Voor zover [appellant] heeft gewezen op de in zijn geval onredelijke uitwerking van paragraaf 8.2.1 van de Bijlage bij de Regeling, wordt onder verwijzing naar eerdere jurisprudentie van de Afdeling (onder meer voormelde uitspraak van 22 juli 2009) overwogen dat het de rechter niet vrijstaat te treden in de billijkheid van de regelgeving en dat het de taak van de wetgever is om te beoordelen of veranderende medische inzichten tot aanpassing van de regelgeving moeten leiden. De bestuursrechter dient de rechtmatigheid van het besluit op bezwaar te beoordelen naar de feiten zoals die zich voordeden en het recht dat gold ten tijde van het nemen van dat besluit.

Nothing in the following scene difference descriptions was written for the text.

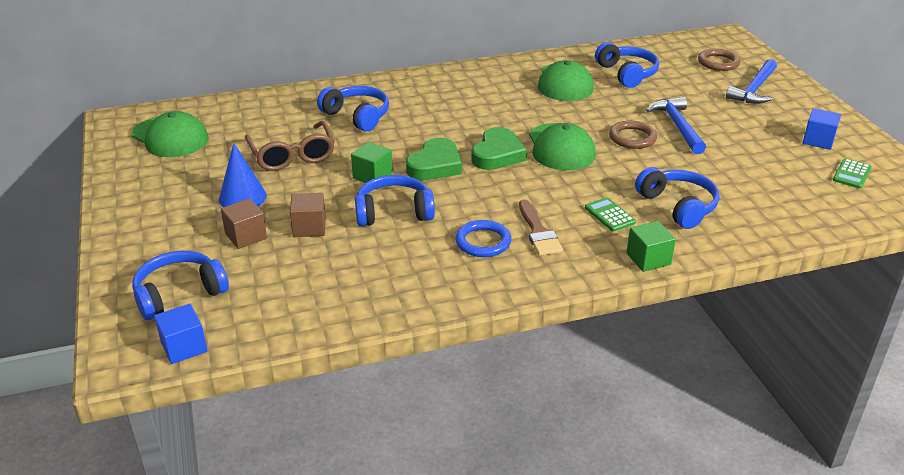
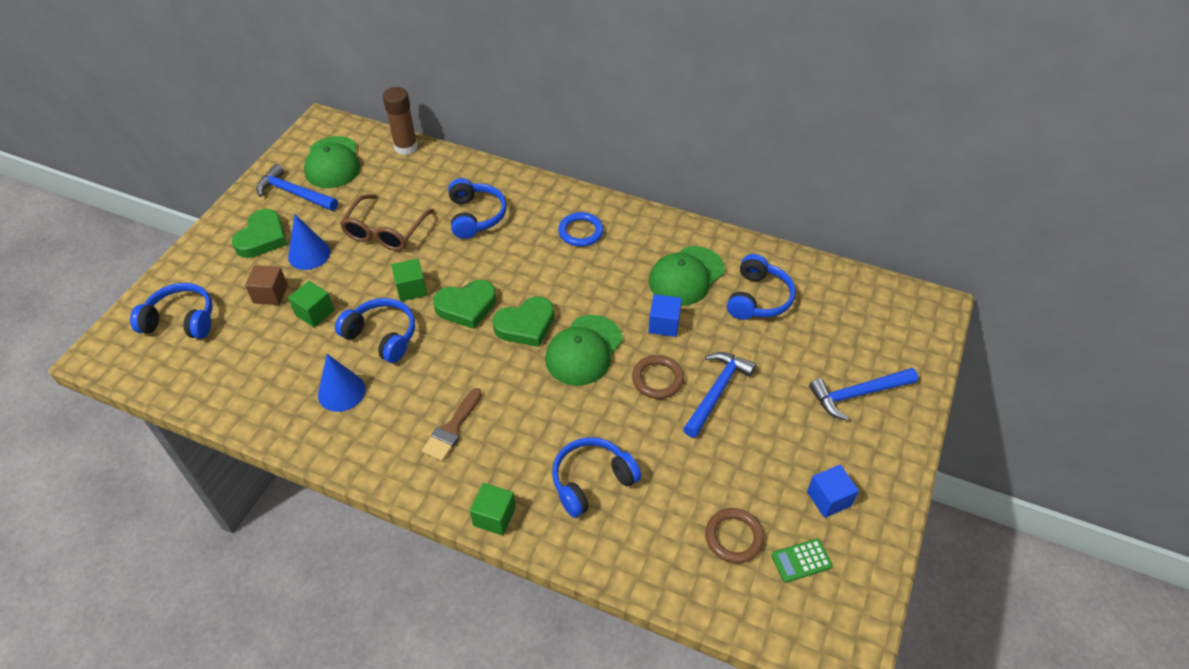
camera: 40 degrees right, 15 degrees up
blue cube [154,304,207,364] -> blue cube moved to [648,294,682,337]
brown cube [290,193,326,237] -> green cube [288,281,334,328]
blue ring [455,220,511,257] -> blue ring moved to [558,212,604,247]
green calculator [585,197,636,231] -> none
blue headphones [635,167,719,229] -> blue headphones turned 135 degrees counterclockwise [552,437,641,518]
brown ring [698,48,741,71] -> brown ring moved to [705,508,764,563]
none -> green heart [232,209,287,258]
none -> blue hammer [256,164,338,211]
none -> blue cone [318,354,366,412]
none -> brown glue stick [383,87,418,155]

Een eventuele toekomstige wijziging van de Regeling kan niet bij die beoordeling worden betrokken. Het voorgaande leidt tot het oordeel dat het CBR aan het besluit op bezwaar terecht paragraaf 8.2.1 van de Bijlage ten grondslag heeft gelegd. De rechtbank heeft met juistheid overwogen dat deze paragraaf niet voorziet in de mogelijkheid van een individuele belangenafweging.
2.4. Het hoger beroep is ongegrond. De aangevallen uitspraak dient te worden bevestigd.
2.5. Voor een proceskostenveroordeling bestaat geen aanleiding.
De Afdeling bestuursrechtspraak van de Raad van State
Recht doende in naam der Koningin:
bevestigt de aangevallen uitspraak.
Aldus vastgesteld door mr. M. Vlasblom, lid van de enkelvoudige kamer, in tegenwoordigheid van mr. P. Klein, ambtenaar van staat.